• [Work required] Using the records below, transcribe word for word the stretch from the line that contains "left shoulder: (195, 128)" through the line that contains "right knee: (211, 197)", both end lines included, and nothing else.

• [Pixel coordinate listings]

****

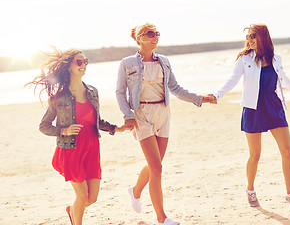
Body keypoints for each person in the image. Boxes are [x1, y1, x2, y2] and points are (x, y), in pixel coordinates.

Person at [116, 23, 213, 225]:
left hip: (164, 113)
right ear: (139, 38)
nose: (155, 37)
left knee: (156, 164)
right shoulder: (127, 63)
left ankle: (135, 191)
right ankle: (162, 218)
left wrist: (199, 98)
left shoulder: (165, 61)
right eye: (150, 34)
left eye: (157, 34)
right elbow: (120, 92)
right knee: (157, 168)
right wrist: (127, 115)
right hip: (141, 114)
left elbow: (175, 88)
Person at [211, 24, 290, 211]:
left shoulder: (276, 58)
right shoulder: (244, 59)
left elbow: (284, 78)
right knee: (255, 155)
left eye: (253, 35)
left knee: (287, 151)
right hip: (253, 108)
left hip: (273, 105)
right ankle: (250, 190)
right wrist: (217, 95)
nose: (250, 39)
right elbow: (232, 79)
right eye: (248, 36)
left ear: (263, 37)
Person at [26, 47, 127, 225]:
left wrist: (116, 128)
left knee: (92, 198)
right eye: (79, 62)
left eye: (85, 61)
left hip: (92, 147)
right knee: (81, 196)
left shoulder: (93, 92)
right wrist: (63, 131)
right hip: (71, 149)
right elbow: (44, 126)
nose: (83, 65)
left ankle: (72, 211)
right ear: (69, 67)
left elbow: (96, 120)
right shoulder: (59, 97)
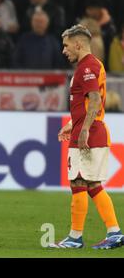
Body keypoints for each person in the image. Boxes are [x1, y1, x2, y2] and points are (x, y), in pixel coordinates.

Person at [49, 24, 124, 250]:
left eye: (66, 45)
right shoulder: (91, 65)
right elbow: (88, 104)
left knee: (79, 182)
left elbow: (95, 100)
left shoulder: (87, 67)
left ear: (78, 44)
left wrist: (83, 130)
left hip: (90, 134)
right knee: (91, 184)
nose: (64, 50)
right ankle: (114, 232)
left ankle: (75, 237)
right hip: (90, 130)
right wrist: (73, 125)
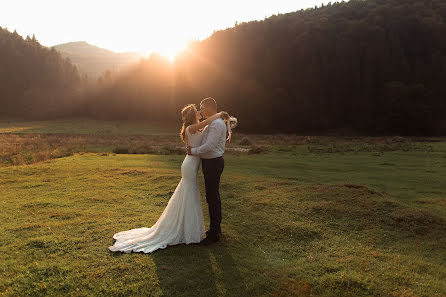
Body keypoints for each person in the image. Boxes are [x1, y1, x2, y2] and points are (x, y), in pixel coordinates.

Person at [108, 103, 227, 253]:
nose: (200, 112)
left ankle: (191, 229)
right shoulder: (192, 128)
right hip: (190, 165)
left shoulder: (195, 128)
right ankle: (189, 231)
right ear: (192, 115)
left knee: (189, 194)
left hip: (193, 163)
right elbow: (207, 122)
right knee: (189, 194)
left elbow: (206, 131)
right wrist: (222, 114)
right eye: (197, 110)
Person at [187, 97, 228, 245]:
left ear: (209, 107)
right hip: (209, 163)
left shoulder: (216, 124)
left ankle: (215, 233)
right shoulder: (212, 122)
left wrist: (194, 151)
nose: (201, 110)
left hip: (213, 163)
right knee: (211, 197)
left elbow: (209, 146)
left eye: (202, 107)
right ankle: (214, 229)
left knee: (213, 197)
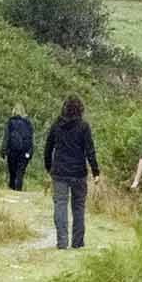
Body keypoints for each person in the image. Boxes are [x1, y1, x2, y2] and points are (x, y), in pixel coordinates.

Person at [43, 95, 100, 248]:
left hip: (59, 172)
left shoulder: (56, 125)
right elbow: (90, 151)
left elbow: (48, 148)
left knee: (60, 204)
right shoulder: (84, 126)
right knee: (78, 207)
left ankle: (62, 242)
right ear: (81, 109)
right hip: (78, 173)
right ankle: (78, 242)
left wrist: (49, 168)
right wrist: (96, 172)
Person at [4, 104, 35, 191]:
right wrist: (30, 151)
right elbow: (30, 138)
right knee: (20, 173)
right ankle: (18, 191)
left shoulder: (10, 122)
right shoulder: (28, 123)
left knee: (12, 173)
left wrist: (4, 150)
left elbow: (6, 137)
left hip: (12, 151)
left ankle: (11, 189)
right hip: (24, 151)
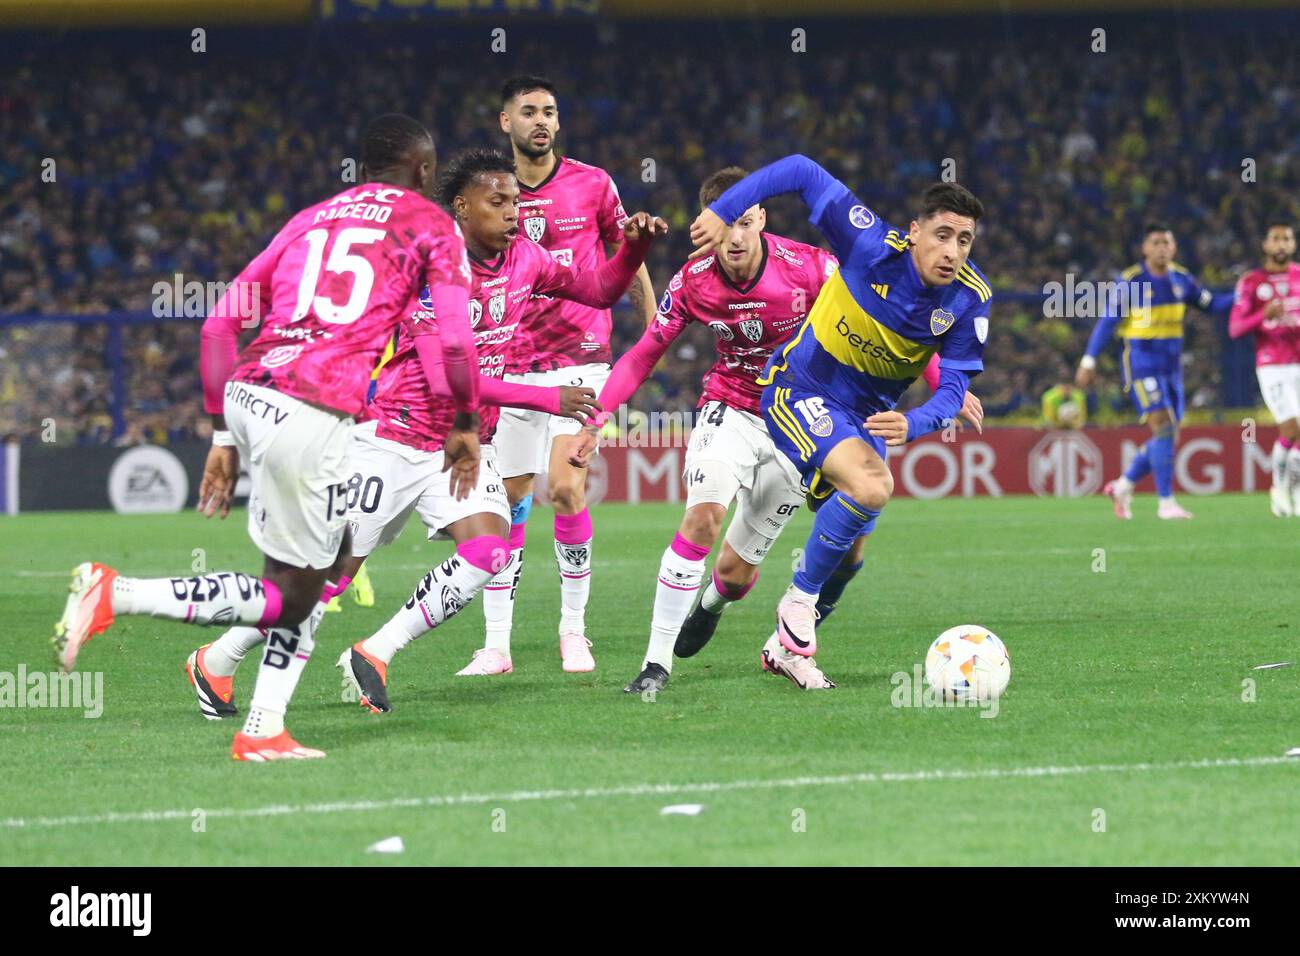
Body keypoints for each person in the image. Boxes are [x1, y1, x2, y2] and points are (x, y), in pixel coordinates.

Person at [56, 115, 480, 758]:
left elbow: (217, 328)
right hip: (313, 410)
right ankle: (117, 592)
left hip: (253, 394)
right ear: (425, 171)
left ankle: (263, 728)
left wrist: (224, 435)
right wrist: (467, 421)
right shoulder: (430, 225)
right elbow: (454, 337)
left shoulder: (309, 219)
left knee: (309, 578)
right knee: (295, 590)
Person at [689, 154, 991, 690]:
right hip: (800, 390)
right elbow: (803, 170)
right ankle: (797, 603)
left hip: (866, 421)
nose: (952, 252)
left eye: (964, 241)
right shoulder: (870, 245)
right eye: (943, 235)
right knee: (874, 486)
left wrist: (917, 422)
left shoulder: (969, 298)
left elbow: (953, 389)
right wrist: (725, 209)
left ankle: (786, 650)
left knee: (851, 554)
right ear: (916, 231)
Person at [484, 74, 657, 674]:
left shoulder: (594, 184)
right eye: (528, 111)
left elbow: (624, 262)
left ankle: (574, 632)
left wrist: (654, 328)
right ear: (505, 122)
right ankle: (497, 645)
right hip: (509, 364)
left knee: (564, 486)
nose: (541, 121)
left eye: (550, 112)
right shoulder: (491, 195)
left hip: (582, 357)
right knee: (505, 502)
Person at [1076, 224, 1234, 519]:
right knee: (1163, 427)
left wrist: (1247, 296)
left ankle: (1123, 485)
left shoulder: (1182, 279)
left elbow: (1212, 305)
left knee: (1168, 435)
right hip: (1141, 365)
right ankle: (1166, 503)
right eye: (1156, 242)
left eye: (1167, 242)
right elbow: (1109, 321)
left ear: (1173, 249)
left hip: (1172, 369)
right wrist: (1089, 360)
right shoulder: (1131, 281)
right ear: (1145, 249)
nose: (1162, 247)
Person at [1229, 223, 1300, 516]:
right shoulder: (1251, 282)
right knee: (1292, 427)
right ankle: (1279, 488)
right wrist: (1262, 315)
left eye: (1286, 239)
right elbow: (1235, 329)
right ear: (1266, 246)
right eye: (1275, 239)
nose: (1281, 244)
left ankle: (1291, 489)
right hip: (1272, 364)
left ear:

****

• [Task response]
left shoulder: (195, 128)
right ankle: (189, 231)
right ear: (192, 115)
left knee: (189, 194)
left hip: (193, 163)
right elbow: (207, 122)
right knee: (189, 194)
left elbow: (206, 131)
right wrist: (222, 114)
right eye: (197, 110)
Person at [187, 97, 228, 245]:
left ear: (209, 107)
right hip: (209, 163)
left shoulder: (216, 124)
left ankle: (215, 233)
right shoulder: (212, 122)
left wrist: (194, 151)
nose: (201, 110)
left hip: (213, 163)
right knee: (211, 197)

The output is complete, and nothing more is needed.